Apr 28, 2020 | , , , , | News

Before the national lockdown people made countless jokes and “memes” on social media about how the lock down was going to be hell for married couples and couples living together. While we would all like to take them as just jokes for laughs, it is sadly a reality for those with abusive partners. 

Unfortunately, abusive partners won’t suddenly become perfect companions just because the country is in lock down. If anything, the stress of the lockdown along with the threat of unemployment and money troubles means that most home lives could become even more toxic.

 

The stress levels and anxiety levels brought about by the Covid-19 pandemic alone and the reality of being locked in is starting to affect South Africans , l cannot imagine how stressful it is for those that are trapped in their homes with their abusers, isolated from the people and the resources that could help them.

 

With a restriction in movement it is difficult for survivors to just pack up their bags and leave their abusers while the country is in national lockdown.
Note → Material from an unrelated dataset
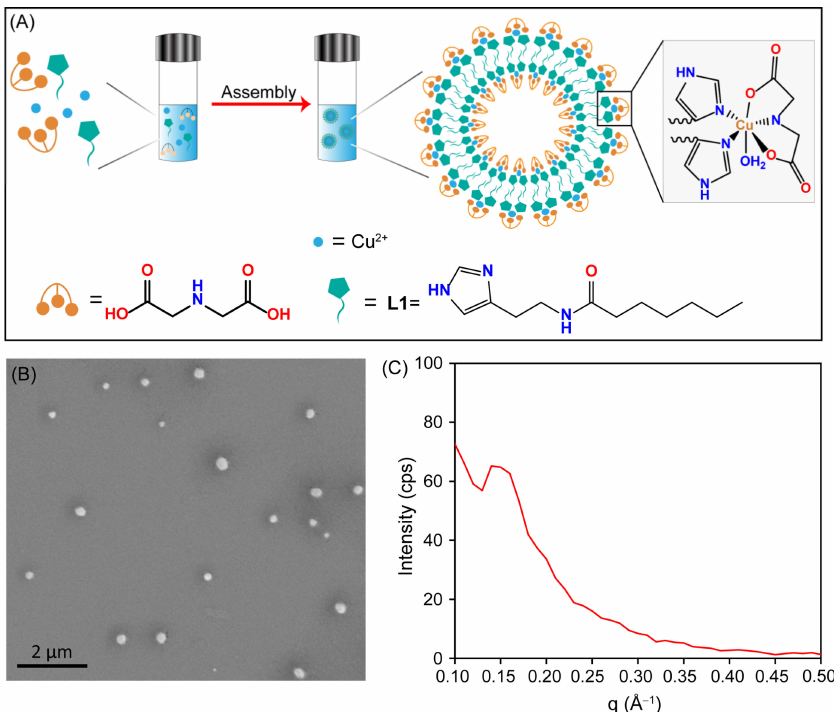
Figure 1. Fabrication of SupraZyme and its characterizations. ( A ) A schematic of assembly formation with Cu(NO 3 ) 2 , IDA, and ligand L1 . ( B ) SEM image of the SupraZyme showing vesicular structures, ( C ) SAXS spectrum of the SupraZyme showing a peak corresponding to the q value of 0.15 Å − 1 . Experimental conditions: [Cu 2+ ] = 100 µ M, [ L1 ] = 200 µ M, and [IDA] = 100 µ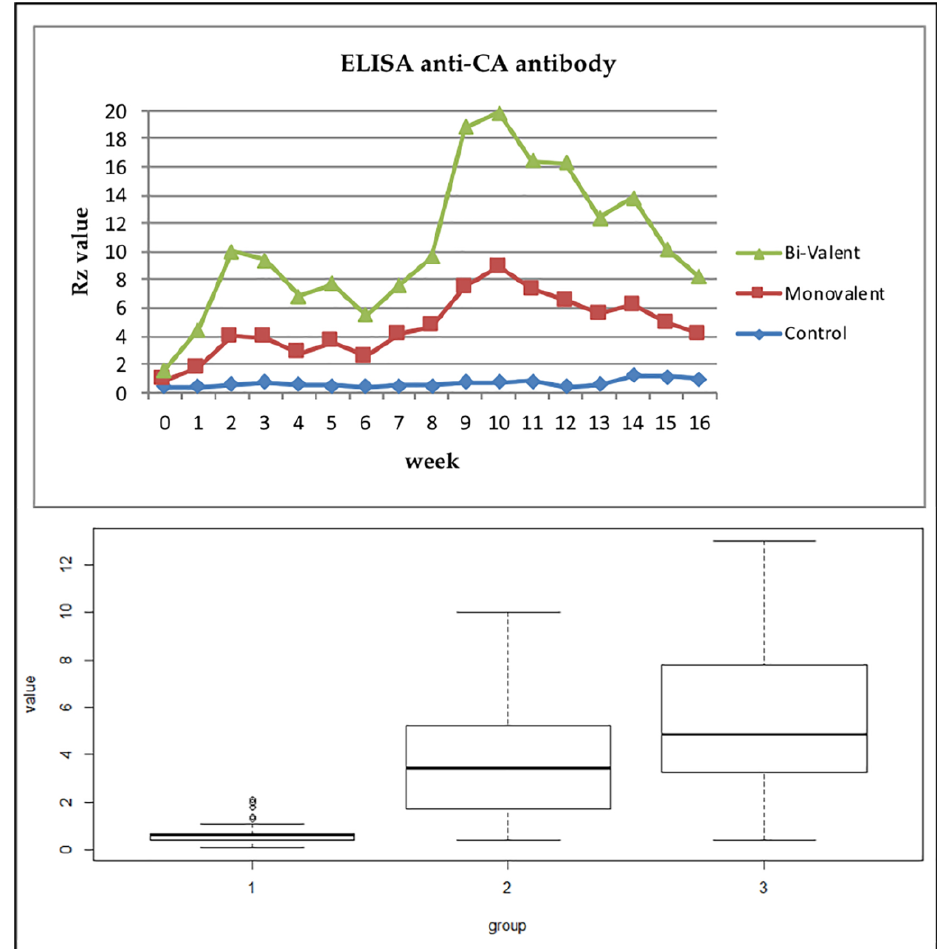
Figure 1. Results of the estimation of the anti-CA antibodies in the serum using ELISA (graphs and boxplots). Rz value: Proportional to the amount of Ab according to the ELISA manual; group 1 (control), group 2 (mono-valent vaccine), group 3 (bi-valent vaccine).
Many of the options that battered women and their children ordinarily made use of, such as teachers, coaches, friends and family outside the home environment to escape violence are no longer readily available.The reality during this time is that it is difficult for victims of domestic violence to get away from the home. However, that does not mean that nothing can be done.

 

Social Organisations, namely AI for Good, Soul City Institute for Social justice and Sage Foundation came together in partnership and developed a chatbot (rainbow chatbot) aimed at offering help to South Africans who are living in abusive homes.The “rainbow “chatbot is accessible through Facebook messenger and aims to help anyone who is worried about their personal situation or who is looking for advice for family or friends.

 

The chatbot is available 24/7, strictly confidential and does not require you to furnish any personal information. The chatbot is designed to assist users to validate their experiences and advise on a way forward.The rainbow chatbot has “an empathetic, friendly persona”. Interactions with the chatbot are designed to help victims who may be ashamed about their situation find some comfort in opening up without fear of judgement.

 

You can access and chat to rainbow from any device that can connect to the internet. All you need to do is type ‘chat2bo’ or ‘Hi Rainbow’ on Facebook Messenger, or follow this link, to start a new conversation: http://m.me/chat2bo. ( I tried it , it works!).

 

You can also visit www.hirainbow.org for more information, and click ‘Start talking’ to chat. The website also has many interactive areas with stories, quizzes, resources and definitions to learn about abuse and information about how to deal with abuse.

 

If you are at risk of abuse or know someone who is, report abuse to the government’s hotline on 0800 150 150 or Gender Based Violence Command Centre: 0800 428 428 or *120*786#

 

The Gender Based Violence Command Centre is also assisting through Skype via “HELPMEGBV”, a toll-free line (0800 428 428) and a call-back service victim could use by dialling *120*7867#.

 

The good news is that matters relating to urgent maintenance, domestic violence related matters and cases involving children can still be brought before our courts during the national lockdown period.

 

Source:
Family Law by Bertus Preller
The South African by Cheryl Kahla

*Disclaimer: This advisory should not be interpreted as legal advice.